* **AIM OF THE TASK**
Reproduce every line of the data below, unchanged and in the same order.
[Start]
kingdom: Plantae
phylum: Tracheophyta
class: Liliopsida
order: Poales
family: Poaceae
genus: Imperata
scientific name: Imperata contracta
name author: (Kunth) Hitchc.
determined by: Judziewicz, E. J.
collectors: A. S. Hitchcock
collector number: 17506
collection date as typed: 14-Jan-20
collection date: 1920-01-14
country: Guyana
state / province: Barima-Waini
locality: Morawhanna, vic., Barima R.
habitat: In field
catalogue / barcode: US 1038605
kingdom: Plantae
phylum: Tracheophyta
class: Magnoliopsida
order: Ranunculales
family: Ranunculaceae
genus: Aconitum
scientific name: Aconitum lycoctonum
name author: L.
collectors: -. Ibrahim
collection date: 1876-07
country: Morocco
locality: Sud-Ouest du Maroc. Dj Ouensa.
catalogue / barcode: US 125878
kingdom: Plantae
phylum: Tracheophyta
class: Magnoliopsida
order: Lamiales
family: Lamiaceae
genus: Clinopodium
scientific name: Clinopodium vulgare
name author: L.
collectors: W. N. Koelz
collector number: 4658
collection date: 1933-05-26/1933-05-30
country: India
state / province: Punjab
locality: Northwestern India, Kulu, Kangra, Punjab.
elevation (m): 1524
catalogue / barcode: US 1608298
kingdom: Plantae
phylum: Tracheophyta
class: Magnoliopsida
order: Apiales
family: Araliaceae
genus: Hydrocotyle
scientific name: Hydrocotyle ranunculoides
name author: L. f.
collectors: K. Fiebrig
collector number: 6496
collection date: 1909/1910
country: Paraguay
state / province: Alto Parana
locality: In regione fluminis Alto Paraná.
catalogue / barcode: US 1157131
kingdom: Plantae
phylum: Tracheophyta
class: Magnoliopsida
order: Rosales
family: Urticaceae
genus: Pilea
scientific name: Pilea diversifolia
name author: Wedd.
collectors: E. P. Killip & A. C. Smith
[End]
* **FINAL RESULT**
kingdom: Plantae
phylum: Tracheophyta
class: Liliopsida
order: Poales
family: Poaceae
genus: Imperata
scientific name: Imperata contracta
name author: (Kunth) Hitchc.
determined by: Judziewicz, E. J.
collectors: A. S. Hitchcock
collector number: 17506
collection date as typed: 14-Jan-20
collection date: 1920-01-14
country: Guyana
state / province: Barima-Waini
locality: Morawhanna, vic., Barima R.
habitat: In field
catalogue / barcode: US 1038605
kingdom: Plantae
phylum: Tracheophyta
class: Magnoliopsida
order: Ranunculales
family: Ranunculaceae
genus: Aconitum
scientific name: Aconitum lycoctonum
name author: L.
collectors: -. Ibrahim
collection date: 1876-07
country: Morocco
locality: Sud-Ouest du Maroc. Dj Ouensa.
catalogue / barcode: US 125878
kingdom: Plantae
phylum: Tracheophyta
class: Magnoliopsida
order: Lamiales
family: Lamiaceae
genus: Clinopodium
scientific name: Clinopodium vulgare
name author: L.
collectors: W. N. Koelz
collector number: 4658
collection date: 1933-05-26/1933-05-30
country: India
state / province: Punjab
locality: Northwestern India, Kulu, Kangra, Punjab.
elevation (m): 1524
catalogue / barcode: US 1608298
kingdom: Plantae
phylum: Tracheophyta
class: Magnoliopsida
order: Apiales
family: Araliaceae
genus: Hydrocotyle
scientific name: Hydrocotyle ranunculoides
name author: L. f.
collectors: K. Fiebrig
collector number: 6496
collection date: 1909/1910
country: Paraguay
state / province: Alto Parana
locality: In regione fluminis Alto Paraná.
catalogue / barcode: US 1157131
kingdom: Plantae
phylum: Tracheophyta
class: Magnoliopsida
order: Rosales
family: Urticaceae
genus: Pilea
scientific name: Pilea diversifolia
name author: Wedd.
collectors: E. P. Killip & A. C. Smith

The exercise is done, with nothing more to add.